StreamReader(src="audio.wav")

StreamReader(src="audio.mp3")

這適用於影像檔案、視訊檔案和視訊串流。

# Still image
StreamReader(src="image.jpeg")

# Video file
StreamReader(src="video.mpeg")

網路協定¶

您也可以直接傳遞 URL。

# Video on remote server
StreamReader(src="https://example.com/video.mp4")

# Playlist format
StreamReader(src="https://example.com/playlist.m3u")

# RTMP
StreamReader(src="rtmp://example.com:1935/live/app")

類檔案物件¶

您也可以傳遞類檔案物件。類檔案物件必須實作符合 io.RawIOBase.read 的 read 方法。

如果給定的類檔案物件具有 seek 方法，StreamReader 也會使用它。在此情況下，seek 方法預期符合 io.IOBase.seek。

# Open as fileobj with seek support
with open("input.mp4", "rb") as src:
    StreamReader(src=src)

如果第三方函式庫實作的 seek 會引發錯誤，您可以編寫一個 wrapper 類別來遮蔽 seek 方法。

class UnseekableWrapper:
    def __init__(self, obj):
        self.obj = obj

    def read(self, n):
        return self.obj.read(n)

import requests

response = requests.get("https://example.com/video.mp4", stream=True)
s = StreamReader(UnseekableWrapper(response.raw))

import boto3

response = boto3.client("s3").get_object(Bucket="my_bucket", Key="key")
s = StreamReader(UnseekableWrapper(response["Body"]))

注意

當使用不可搜尋 (unseekable) 的類檔案物件時，來源媒體必須是可串流的。例如，一個有效的 MP4 格式物件可以將其 metadata 放在媒體資料的開頭或結尾。 metadata 位於開頭的物件可以在沒有 seek 方法的情況下開啟，但 metadata 位於結尾的物件則必須使用 seek 才能開啟。

無標頭媒體¶

如果嘗試載入無標頭的原始資料，您可以使用 format 和 option 來指定資料的格式。
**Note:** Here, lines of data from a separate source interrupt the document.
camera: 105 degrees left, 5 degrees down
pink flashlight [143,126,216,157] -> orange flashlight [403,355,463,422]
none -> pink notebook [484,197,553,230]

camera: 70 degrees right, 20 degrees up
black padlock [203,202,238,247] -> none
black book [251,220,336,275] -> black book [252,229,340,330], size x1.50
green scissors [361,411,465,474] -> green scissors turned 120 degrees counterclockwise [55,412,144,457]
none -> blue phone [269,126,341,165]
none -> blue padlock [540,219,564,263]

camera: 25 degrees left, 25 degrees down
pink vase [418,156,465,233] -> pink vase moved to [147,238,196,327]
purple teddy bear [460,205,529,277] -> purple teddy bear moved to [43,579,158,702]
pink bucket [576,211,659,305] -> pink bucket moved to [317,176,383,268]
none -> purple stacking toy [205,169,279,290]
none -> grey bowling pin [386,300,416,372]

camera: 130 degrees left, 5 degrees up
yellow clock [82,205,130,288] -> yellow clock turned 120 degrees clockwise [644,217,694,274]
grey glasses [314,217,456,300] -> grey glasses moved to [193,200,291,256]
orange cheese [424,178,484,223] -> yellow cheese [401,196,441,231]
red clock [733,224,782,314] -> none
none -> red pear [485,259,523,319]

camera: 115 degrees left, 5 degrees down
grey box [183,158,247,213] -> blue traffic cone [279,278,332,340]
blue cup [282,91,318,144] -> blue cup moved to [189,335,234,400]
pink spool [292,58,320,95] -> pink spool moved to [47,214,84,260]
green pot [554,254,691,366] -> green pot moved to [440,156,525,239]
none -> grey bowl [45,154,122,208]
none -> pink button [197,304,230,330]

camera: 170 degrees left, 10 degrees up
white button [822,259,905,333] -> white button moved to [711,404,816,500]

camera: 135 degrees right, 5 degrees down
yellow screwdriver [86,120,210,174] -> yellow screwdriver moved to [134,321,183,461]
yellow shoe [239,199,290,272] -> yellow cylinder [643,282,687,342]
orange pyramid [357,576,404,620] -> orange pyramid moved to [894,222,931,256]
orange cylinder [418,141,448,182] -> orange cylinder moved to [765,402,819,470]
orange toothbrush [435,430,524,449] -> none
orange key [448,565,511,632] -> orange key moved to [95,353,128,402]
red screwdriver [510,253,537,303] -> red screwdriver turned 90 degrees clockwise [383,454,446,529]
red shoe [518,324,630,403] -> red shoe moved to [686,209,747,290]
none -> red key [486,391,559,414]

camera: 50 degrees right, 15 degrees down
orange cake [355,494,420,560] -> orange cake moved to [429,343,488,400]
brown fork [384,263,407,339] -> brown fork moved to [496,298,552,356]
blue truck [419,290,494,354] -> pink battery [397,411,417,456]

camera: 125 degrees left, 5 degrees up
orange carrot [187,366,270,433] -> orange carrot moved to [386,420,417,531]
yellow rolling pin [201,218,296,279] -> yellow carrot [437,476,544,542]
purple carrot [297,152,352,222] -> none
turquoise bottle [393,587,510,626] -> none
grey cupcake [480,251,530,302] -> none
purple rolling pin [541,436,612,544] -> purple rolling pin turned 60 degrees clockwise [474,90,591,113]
假設您使用 sox 指令將音訊檔案轉換為 faw 格式，如下所示：

# Headerless, 16-bit signed integer PCM, resampled at 16k Hz.
$ sox original.wav -r 16000 raw.s2

這樣的音訊可以像下面這樣開啟。

StreamReader(src="raw.s2", format="s16le", option={"sample_rate": "16000"})

檢查來源串流¶

一旦媒體被開啟，我們就可以檢查串流並配置輸出串流。

您可以使用 num_src_streams 檢查來源串流的數量。

注意

串流的數量 *不是* 通道的數量。每個音訊串流可以包含任意數量的通道。

要檢查來源串流的 metadata，您可以使用 get_src_stream_info() 方法並提供來源串流的索引。

此方法會返回 SourceStream。如果來源串流是音訊類型，則返回類型為 SourceAudioStream，它是 SourceStream 的子類別，具有額外的音訊特定屬性。同樣地，如果來源串流是視訊類型，則返回類型為 SourceVideoStream。

對於常規音訊格式和靜態影像格式，例如 WAV 和 JPEG，來源串流的數量為 1。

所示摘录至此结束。